From yesterday’s Daily Staff Bulletin:

There was many staff that came out on Saturday, October 8, 2005 to give a helping hand to the many projects that were scheduled by the Mayor, Antonio Villaraigosa’s Office, that took place around the school and the neighboring community.

guess who unpacked her camera cables

So - to catch up.

The Deleted Post was for the most part about this really bizzarre week I had - it got crazy hot and muggy and the air was gritty with smoke from the Chatsworth fires, and true to the ancient teaching wisdom holding that changes in weather make students something something, my kids went completely wacko. I caught my first tagger, helped break up my first fight, busted my sixth period for dropping random items (pens, wads of paper, a bag of chips) through a hole in the floor onto the class below us, subbed a class in which the TA started a fight with a SpEd student which escalated until three representatives from the dean's office were present, and kept narrowly avoiding being run over by a group of my students, athletes all, stealing each others' shoes and tearing around campus (up three flights of stairs, back down again, outside and around the bungalows, over the fountain, etc...) at speeds unsafe for street driving in order to prevent the shoes' return.

FYI - my school is really pretty...as long as you remain outdoors.

Then we drove up to the bay to pack up the last of our worldly possessions, hit up IKEA, eat some good food, and see Aaron's family (including his grandmother, whom I had never met, and his very-pregnant sister, whose baby shower we also attended.) So of course we both got incredibly sick with this thing that my kids all have - they are worse than kindergarteners, I swear - and could not effectively taste, smell, speak, or comprehend.
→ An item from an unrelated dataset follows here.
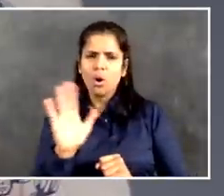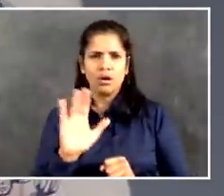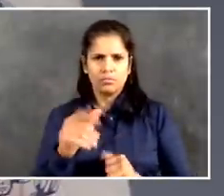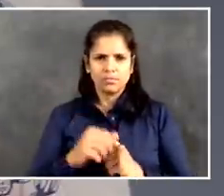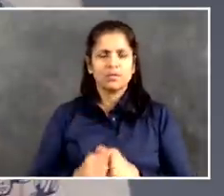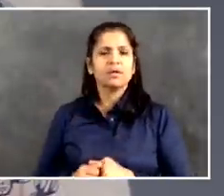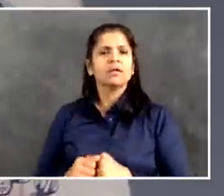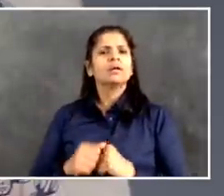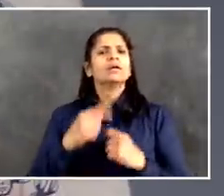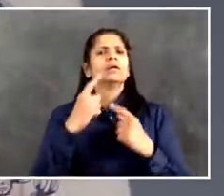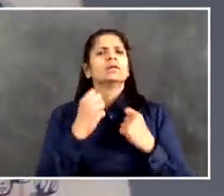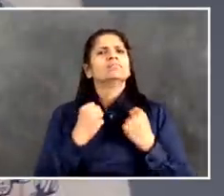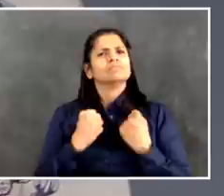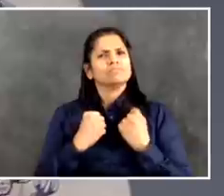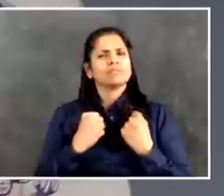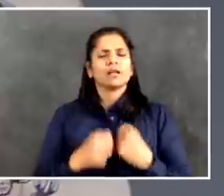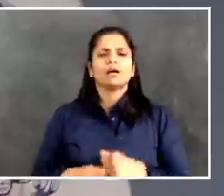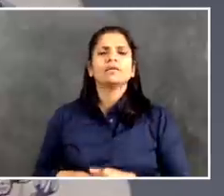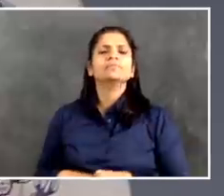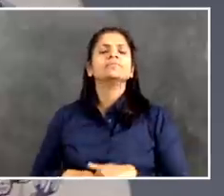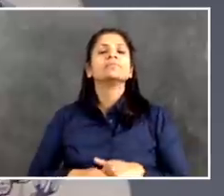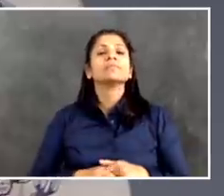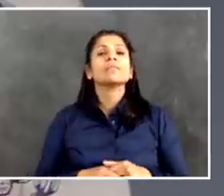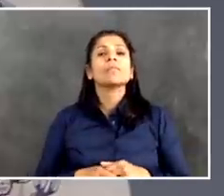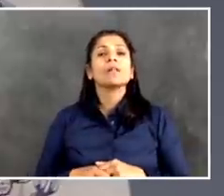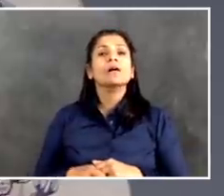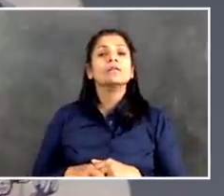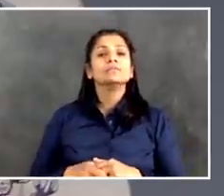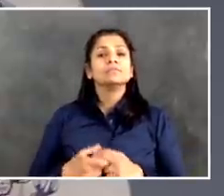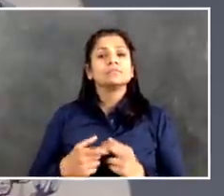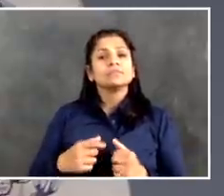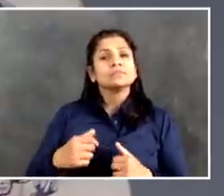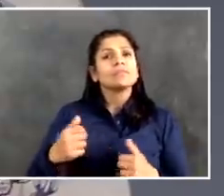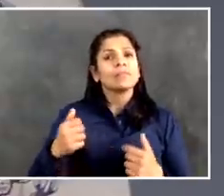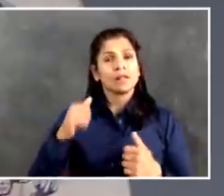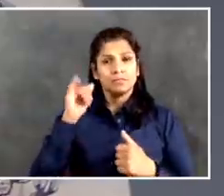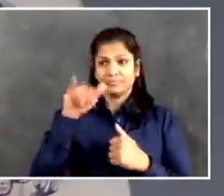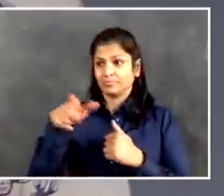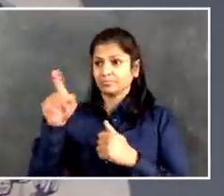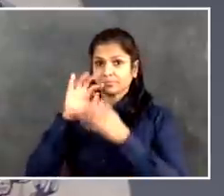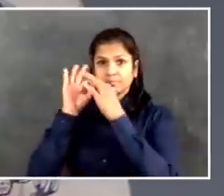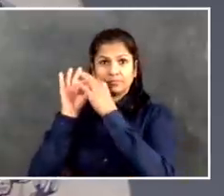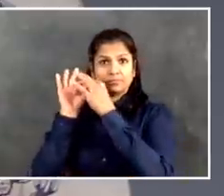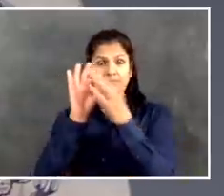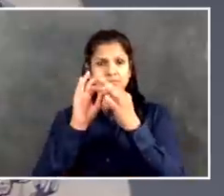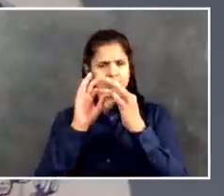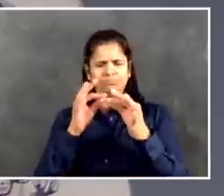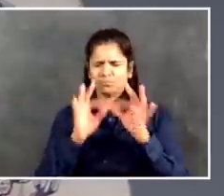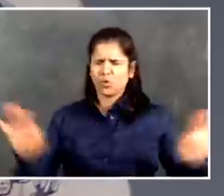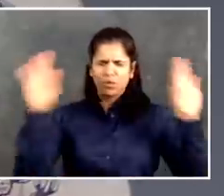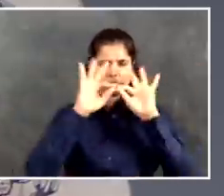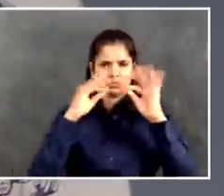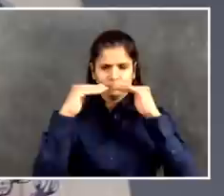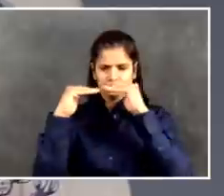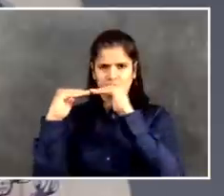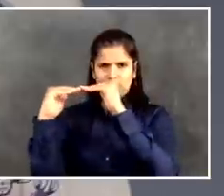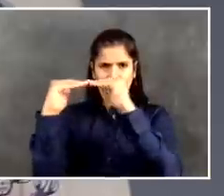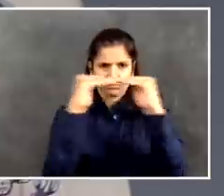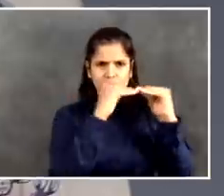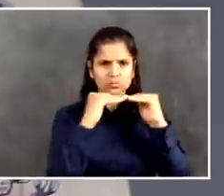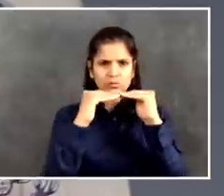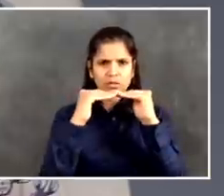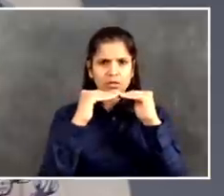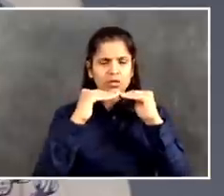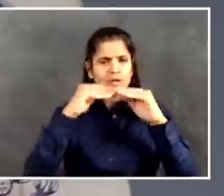spirit of equality that pervades this place is going to sustain us. That's why whoever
This is probably for the best, because driving through Oakland made me overwhelmingly homesick and I might not have gotten back in the truck had I been able to smell the fresh air or taste Gordo quesadilla instead of merely registering the familiar burn...

We've spent the last week-odd engaged in painting, stocking, and organizing the new place. I realized too late that we'd painted blue and gold - Go Bears! - but that lameness aside, I absolutely love it, and living in LA seems much more managable now that we've got a comfy place to call our own.
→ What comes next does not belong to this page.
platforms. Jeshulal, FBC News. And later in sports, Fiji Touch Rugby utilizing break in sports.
Notable local landmarks: Von's Hollywood! (remarkably similar to normal Von's, only with better produce and lacking anti-theft cart protection;) Eat'n High Thai Restaurant, for which, no matter how I try, I can only get one reading; and the tux rental place, which, like much of Hispanic LA, sports mural-style signage, and whose painted bride looks like a pool-hall killer on the lam, caught in a desperate Bugs Bunny-style attempt to avoid going back "inside"...

Friday, October 07, 2005

hate it when that happens

I wrote this sprawling post the other day, only to have it obliterated when Blogger unexpectedly crashed on me. The "recover post" button only works when the page can be found.

I have been too miffed to update since.

Anyway, I am over it now, but I have an apartment to set up. Updates and pictures soon.